Il pubblico, poi, è sorprendente. Si pensava di incontrare i soliti nouveaux riches russi molto overdressed, quelli che alla Scala le maschere placcano mentre tentano di portarsi in sala lo champagne. Invece è una platea di melomani «normali», appassionati e ovviamente eccitati dall’arrivo della griffe musicale italiana più celebre, con file al botteghino e babushke che davanti agli ingressi ti chiedono se per caso non hai un biglietto da vendere.
I complessi della Scala non arrivavano da Milano, ma da Corea, Cina e Giappone, mentre il balletto sta facendo lì un’altra tournée e al Piermarini «vero» si replica Il flauto magico e debutta Il giro di vite. Si lavora, insomma, ottima cosa perché i nostri teatri costano al contribuente anche se restano chiusi. E si lavora bene, con la tappa moscovita a certificarne l’attuale stato di forma.
Per il resto, business as usual. Che Myung-Whun Chung diriga il miglior Simone dai tempi di Abbado, lo si sapeva; idem che lo spettacolo di Federico Tiezzi non sia granché, oltretutto rimontato con modifiche evidentemente imposte dalla tecnica. Canta, inossidabile e inarrestabile, il glorioso Leo Nucci (che fatica, però); bene la coppia degli innamorati Carmen Giannattasio e Fabio Sartori, molto male il Fiesco impossibile di Mikhail Petrenko, ma insomma un basso russo ci voleva e quello buono, o meno cattivo, Dmitry Beloselsky, è stato spostato sulla Messa.
Questa è stata non solo diretta ma magnificamente concertata da Riccardo Chailly, un Requiem lirico e spoglio, incantato (il «Sanctus» leggerissimo e quasi danzante) ma drammatico, senza le pesantezze bombastiche che troppo spesso ci vengono inflitte. Sugli scudi Francesco Meli, intensissimo nell’«Ingemisco» e addirittura toccante nell’«Hostias», e il Coro magnifico di Bruno Casoni.

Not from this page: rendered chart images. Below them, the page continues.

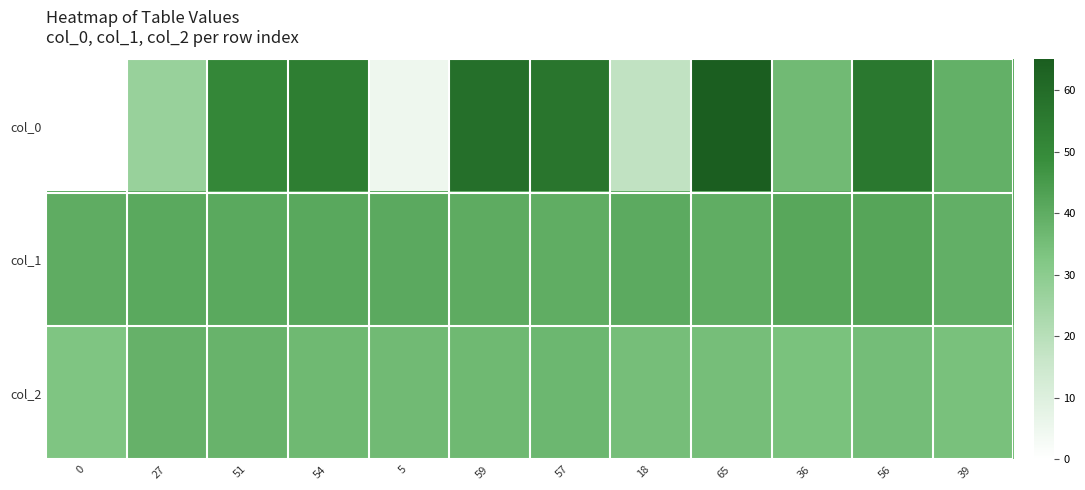

Reading left to right, transcribe all the data shown in this chart.

col_0: 0=0.0	27=27.0	51=51.0	54=54.0	5=5.0	59=59.0	57=57.0	18=18.0	65=65.0	36=36.0	56=56.0	39=39.0
col_1: 0=39.9	27=40.9	51=41.0	54=41.3	5=40.6	59=40.3	57=39.7	18=40.6	65=39.8	36=41.4	56=42.0	39=39.1
col_2: 0=32.9	27=38.4	51=37.9	54=36.3	5=35.8	59=36.5	57=37.0	18=35.0	65=34.8	36=33.8	56=35.2	39=34.2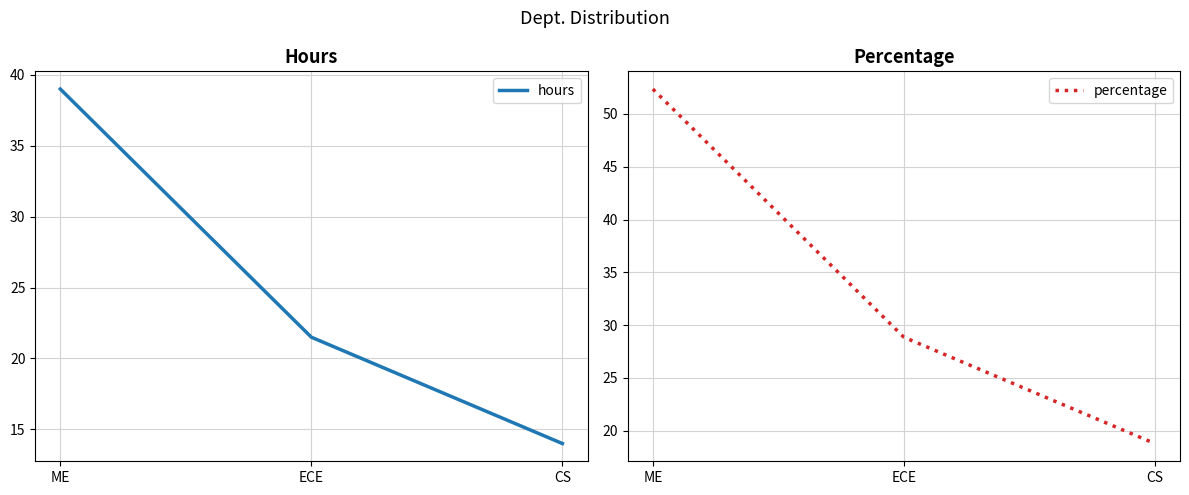

What is the total value across all series at ECE?

50.4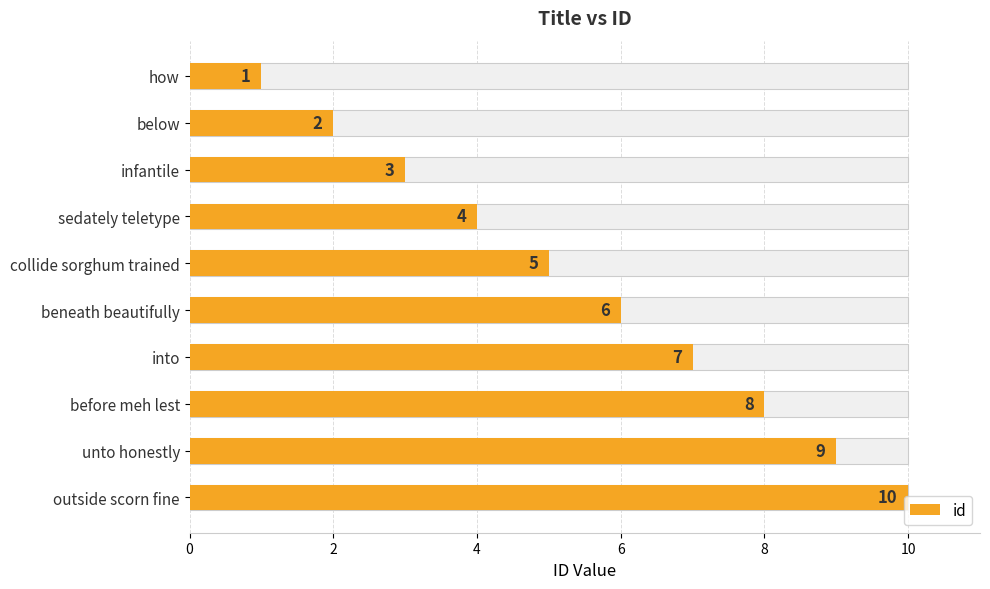

What is the average value?

6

Maria José Siri è brava e un po’ tesa, Daniela Barcellona non troppo in forma, Beloselsky interessato solo a ostendere il vocione. Dedica e minuto di silenzio (senza l’odioso applauso finale, bravi) per il terremoto dell’Italia centrale. Alla fine, l’applausometro segna undici minuti per l’opera e otto e mezzo per la Messa. Intanto al Museo Pushkin si apre una mostra di Raffaello, a seguire quella su Piranesi. Verdi, Raffaello, la Scala, Piranesi: si chiama civiltà italiana e il mondo continua ad averne molto bisogno.